После долгих переговоров, от которых у меня уже болела голова, возле двери послышались шаги нашей соседки. Она пришла за младшими сестренками. Я не боялась смерти, я знала, куда я иду, я не винила маму и не стала бы оплакивать ее смерть, ведь это неправильно, потому что мы уходим в лучший мир. Когда Мадинку и Хадижку уже забирала тетя, они не плакали, грустно улыбнувшись, они посмотрели на нас.
– Мы попадем в рай, – все твердила мама, словно успокаивая себя, глядя на маленьких дочек, а потом сказала мне, – иди и ты! – она вытолкнула меня в последний момент.
Я навсегда запомню ее взгляд. Он дрогнул. Она, словно сама не поверила себе. И в тот момент снова подарила мне жизнь. Солнце ярким лучом ударило мне в глаза, щурясь, я пыталась не упасть с покосившейся лестницы. Я еще чувствовала холодную мамину руку, схватившую меня за локоть и вытолкнувшую на улицу.
– Мама? – я с укором и мольбой посмотрела на нее, я совсем не хотела уходить. Зачем она это сделала? Зачем отдавала нас в руки врагов, когда сама собиралась уйти на небеса?
– Присмотришь за сестрами, – сказала дрогнувшим голосом мама, рядом стояла тетя, она с любовью и жалостью смотрела на свою любимую невестку Зайнап.
Эта сцена могла бы быть обычной сценой прощания на вокзале. Если бы это не был поезд, увезший мою маму и брата в другой мир. Наверное, в тот момент маме представилось наше будущее. Будущее, которое она никогда не увидит. Не вздохнет над нашими двойками в школе, не будет переживать над моими экзаменами. Не увидит ни моего жениха, ни сватовства, ни моего волнения.
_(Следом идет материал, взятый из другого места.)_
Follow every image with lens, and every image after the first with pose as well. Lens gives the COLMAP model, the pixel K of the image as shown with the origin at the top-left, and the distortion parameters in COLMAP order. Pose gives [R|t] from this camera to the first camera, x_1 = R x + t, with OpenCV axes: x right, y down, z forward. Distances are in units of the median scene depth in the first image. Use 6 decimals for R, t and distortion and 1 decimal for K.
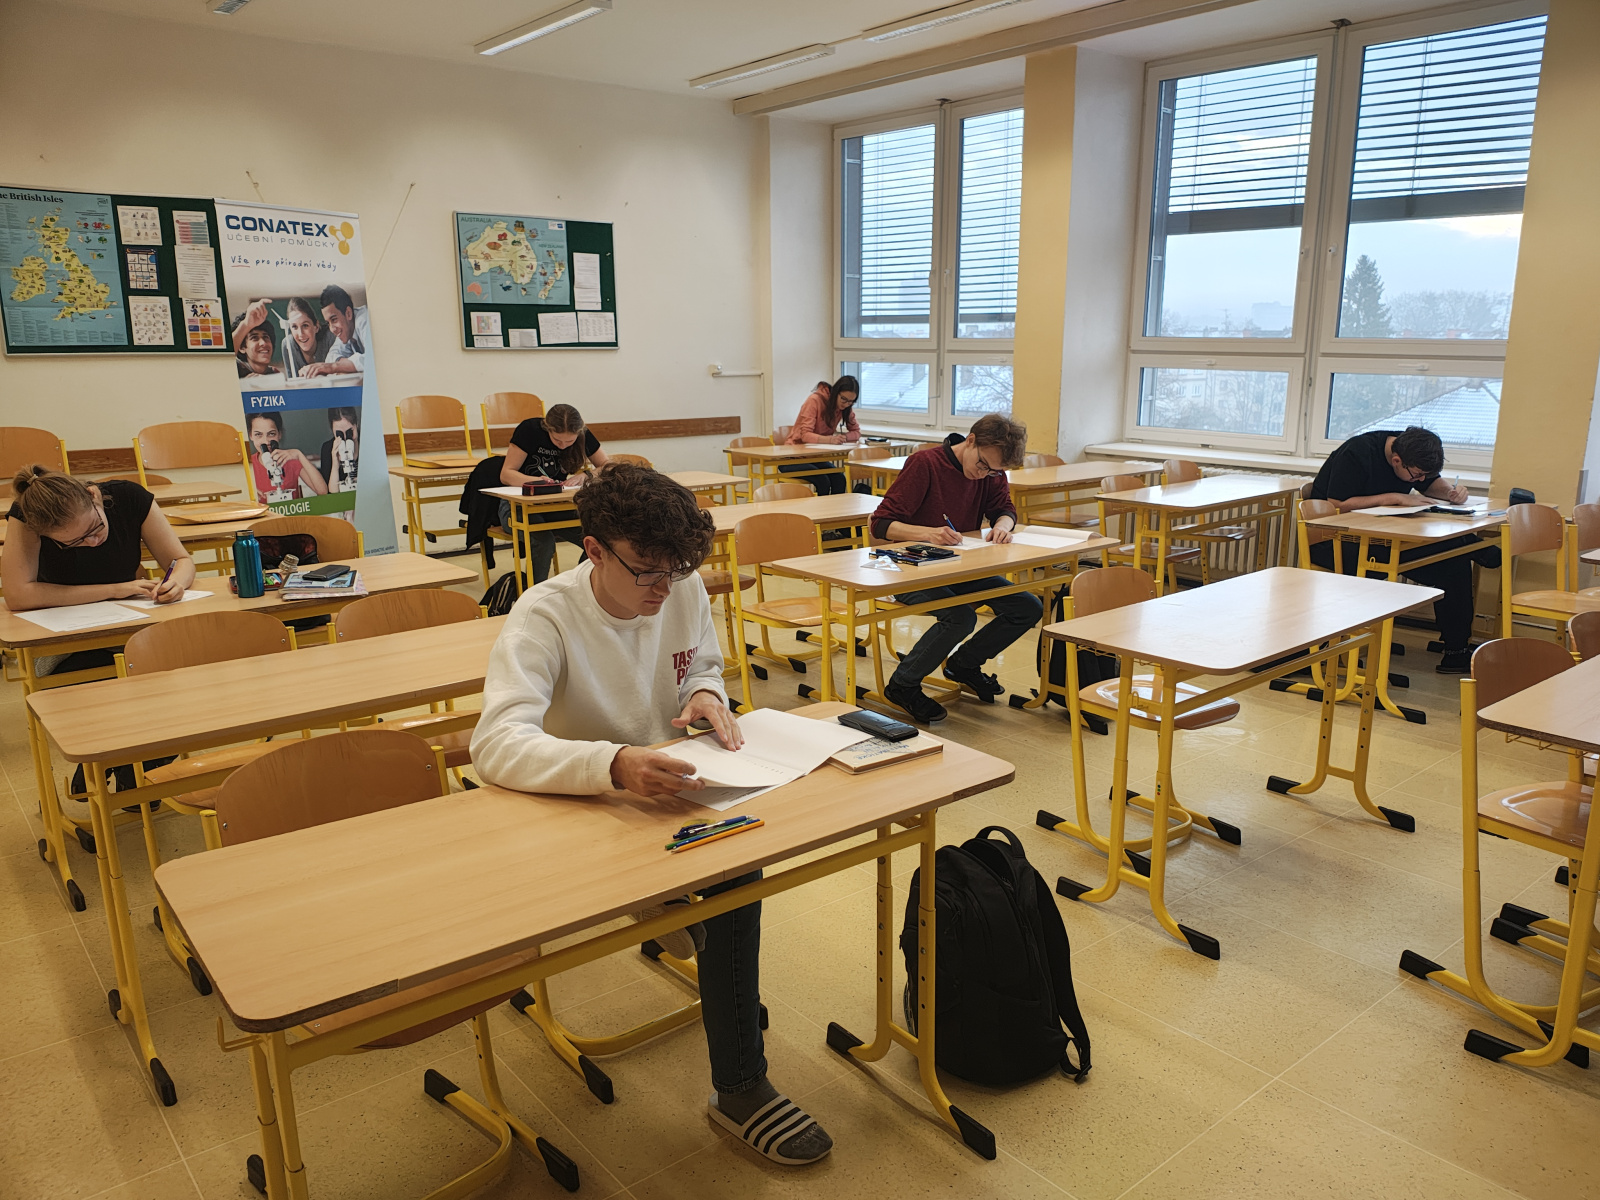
lens RADIAL K [[1184.6, 0, 822.2], [0, 1184.6, 619.0], [0, 0, 1]] dist [0.034551, -0.077236]
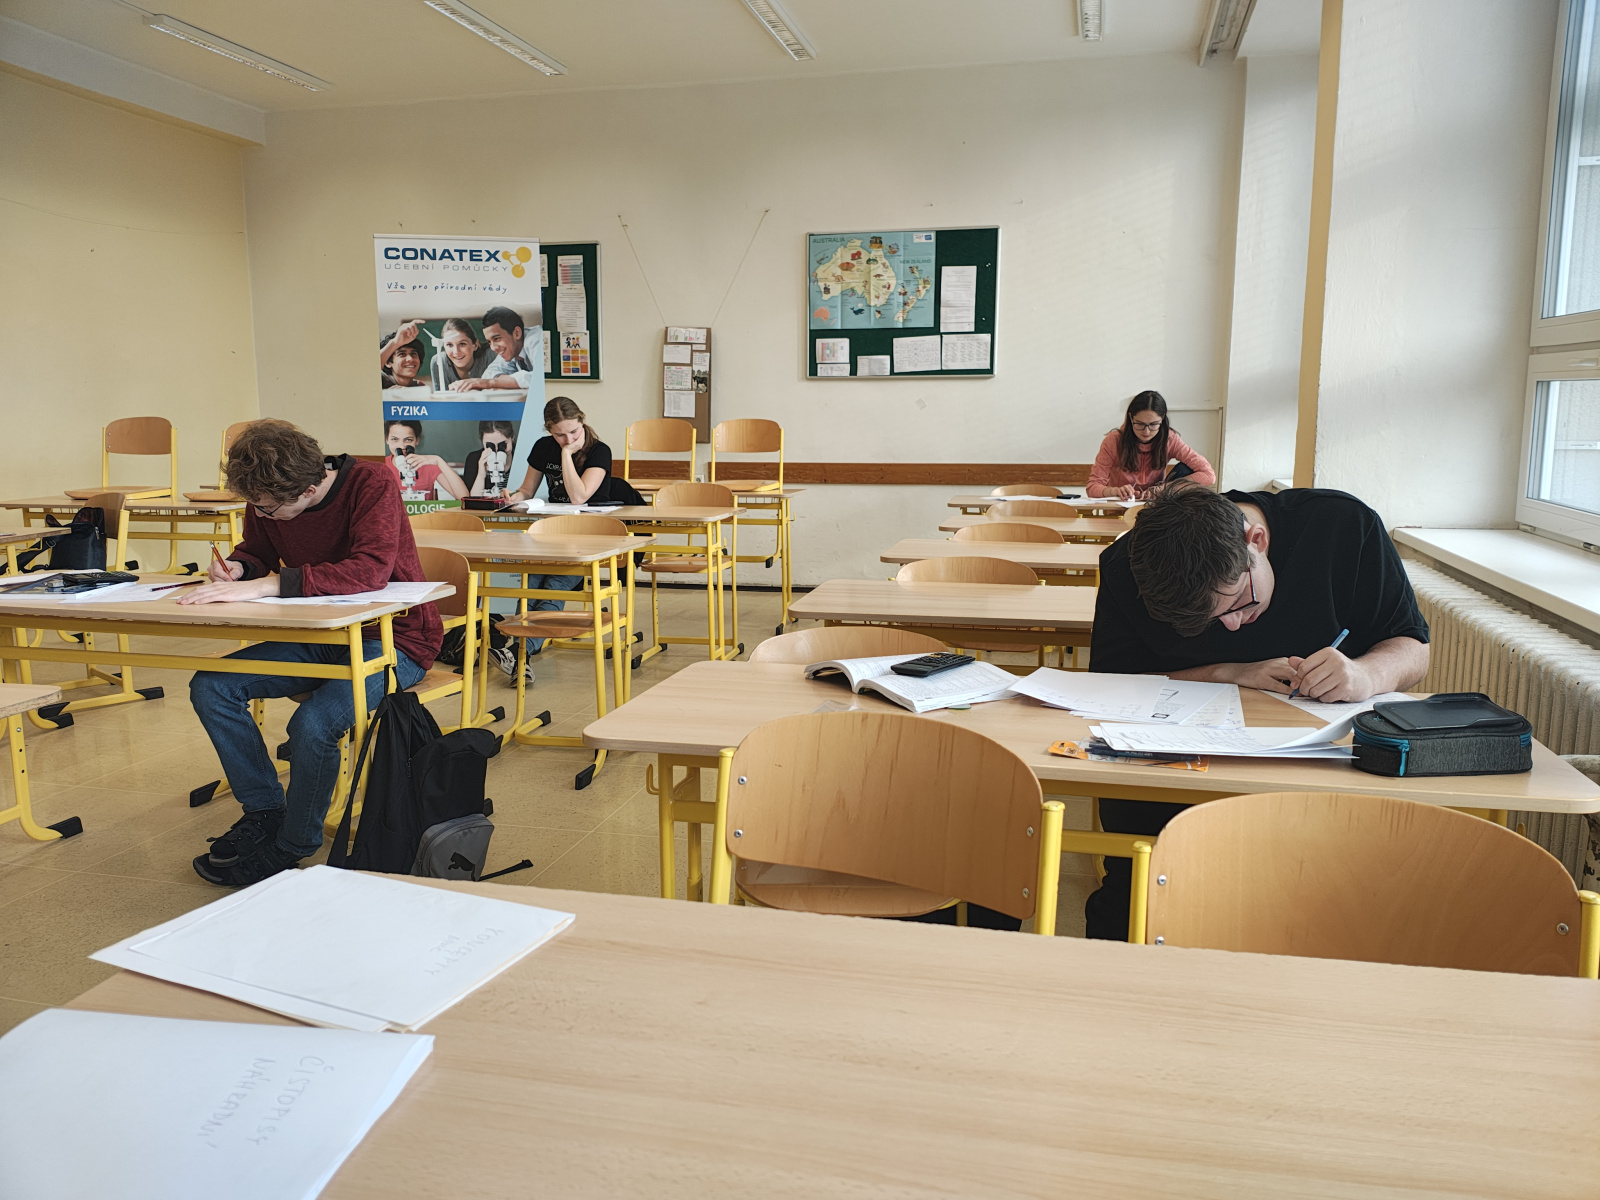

Не придет ко мне в спальню накануне свадьбы и не скажет последних слов напутствия. Не увидит меня в зеркале и не скажет, какая я красавица. Не к ней я приеду после рождения первого ребенка, не она будет учить меня примудростям материнства. Не будет нянчить внуков и не увидит мое взросление. Этого ничего не будет!
Все, что было дальше я помню смутно: вот мы идем, я держу сестренок за руки. Тетя плачет, соседка ее успокаивает, взрыв, шум, обстрел, еще взрыв. Мамы нет. Брата нет. Кроме этих двух малюток, у меня больше никого нет! Мне хочется обидеться на маму! Я молча кричу: Зачем?! Зачем, мама, ты ушла, оставив меня одну?! Ты сейчас в раю, а я на этой грешной земле. Совсем одна.
– Ах, вай, вай, вай, – причитает тетя, ее глаза не просыхают от слез.
– Не плачь, тетя, не надо плакать, каждая слеза капает на тело моей мамы и брата, раскаленной водой! – пытаюсь образумить ее я.
Тетя смотрит на меня безжизненными глазами. Я глажу ее мозолистую руку. Но плакать не могу. Дом постепенно заполняют женщины. Я никого не знаю, ну, может, узнаю некоторых. С родней мы перестали общаться лет десять назад, тогда отец стал практиковать новый метод в религии. До этого слова Аллаха не звучали у нас в доме.
Отец всегда был борцом: всю свою жизнь он боролся. Сначала с бедностью горского аула в семье, где кроме него было еще девять детей, потом, перебравшись в столицу республики и начав неплохую жизнь предпринимателя, он стал бороться за мою маму, первую красавицу университета, девушку другой национальности, потом боролся за меня, они оба боролись, долго Всевышний не посылал им детей, и, наконец, умер, борцом за веру.